▶ **TASK INPUT**

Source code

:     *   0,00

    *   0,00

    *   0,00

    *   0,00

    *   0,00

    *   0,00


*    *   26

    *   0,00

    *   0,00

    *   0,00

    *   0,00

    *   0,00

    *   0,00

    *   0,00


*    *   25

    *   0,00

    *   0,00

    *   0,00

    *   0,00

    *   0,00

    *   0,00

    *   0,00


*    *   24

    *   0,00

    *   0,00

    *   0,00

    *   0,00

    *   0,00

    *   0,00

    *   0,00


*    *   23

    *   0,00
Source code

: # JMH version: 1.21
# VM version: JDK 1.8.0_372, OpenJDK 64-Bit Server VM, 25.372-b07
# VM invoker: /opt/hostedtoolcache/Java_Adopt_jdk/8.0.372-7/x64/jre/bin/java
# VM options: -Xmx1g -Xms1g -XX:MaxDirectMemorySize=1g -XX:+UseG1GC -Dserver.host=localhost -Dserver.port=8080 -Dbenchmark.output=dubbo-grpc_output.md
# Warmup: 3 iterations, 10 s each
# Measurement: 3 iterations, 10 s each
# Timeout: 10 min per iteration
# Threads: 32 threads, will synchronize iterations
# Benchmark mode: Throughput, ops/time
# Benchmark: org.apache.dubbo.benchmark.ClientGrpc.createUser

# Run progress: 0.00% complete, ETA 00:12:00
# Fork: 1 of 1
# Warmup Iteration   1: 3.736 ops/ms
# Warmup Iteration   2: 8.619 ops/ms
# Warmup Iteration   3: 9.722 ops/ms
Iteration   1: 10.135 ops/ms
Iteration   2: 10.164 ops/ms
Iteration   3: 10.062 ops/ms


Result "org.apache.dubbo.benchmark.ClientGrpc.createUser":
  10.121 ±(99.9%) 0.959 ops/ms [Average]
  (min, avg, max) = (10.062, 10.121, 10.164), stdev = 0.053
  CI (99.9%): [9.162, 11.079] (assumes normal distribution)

▶ **YOUR INSTRUCTIONS**
Rewrite the data above with every "ops/ms" replaced by "operations/ms", leaving everything else unchanged.

▶ **EXERCISE SOLUTION**
Source code

:     *   0,00

    *   0,00

    *   0,00

    *   0,00

    *   0,00

    *   0,00


*    *   26

    *   0,00

    *   0,00

    *   0,00

    *   0,00

    *   0,00

    *   0,00

    *   0,00


*    *   25

    *   0,00

    *   0,00

    *   0,00

    *   0,00

    *   0,00

    *   0,00

    *   0,00


*    *   24

    *   0,00

    *   0,00

    *   0,00

    *   0,00

    *   0,00

    *   0,00

    *   0,00


*    *   23

    *   0,00
Source code

: # JMH version: 1.21
# VM version: JDK 1.8.0_372, OpenJDK 64-Bit Server VM, 25.372-b07
# VM invoker: /opt/hostedtoolcache/Java_Adopt_jdk/8.0.372-7/x64/jre/bin/java
# VM options: -Xmx1g -Xms1g -XX:MaxDirectMemorySize=1g -XX:+UseG1GC -Dserver.host=localhost -Dserver.port=8080 -Dbenchmark.output=dubbo-grpc_output.md
# Warmup: 3 iterations, 10 s each
# Measurement: 3 iterations, 10 s each
# Timeout: 10 min per iteration
# Threads: 32 threads, will synchronize iterations
# Benchmark mode: Throughput, ops/time
# Benchmark: org.apache.dubbo.benchmark.ClientGrpc.createUser

# Run progress: 0.00% complete, ETA 00:12:00
# Fork: 1 of 1
# Warmup Iteration   1: 3.736 operations/ms
# Warmup Iteration   2: 8.619 operations/ms
# Warmup Iteration   3: 9.722 operations/ms
Iteration   1: 10.135 operations/ms
Iteration   2: 10.164 operations/ms
Iteration   3: 10.062 operations/ms


Result "org.apache.dubbo.benchmark.ClientGrpc.createUser":
  10.121 ±(99.9%) 0.959 operations/ms [Average]
  (min, avg, max) = (10.062, 10.121, 10.164), stdev = 0.053
  CI (99.9%): [9.162, 11.079] (assumes normal distribution)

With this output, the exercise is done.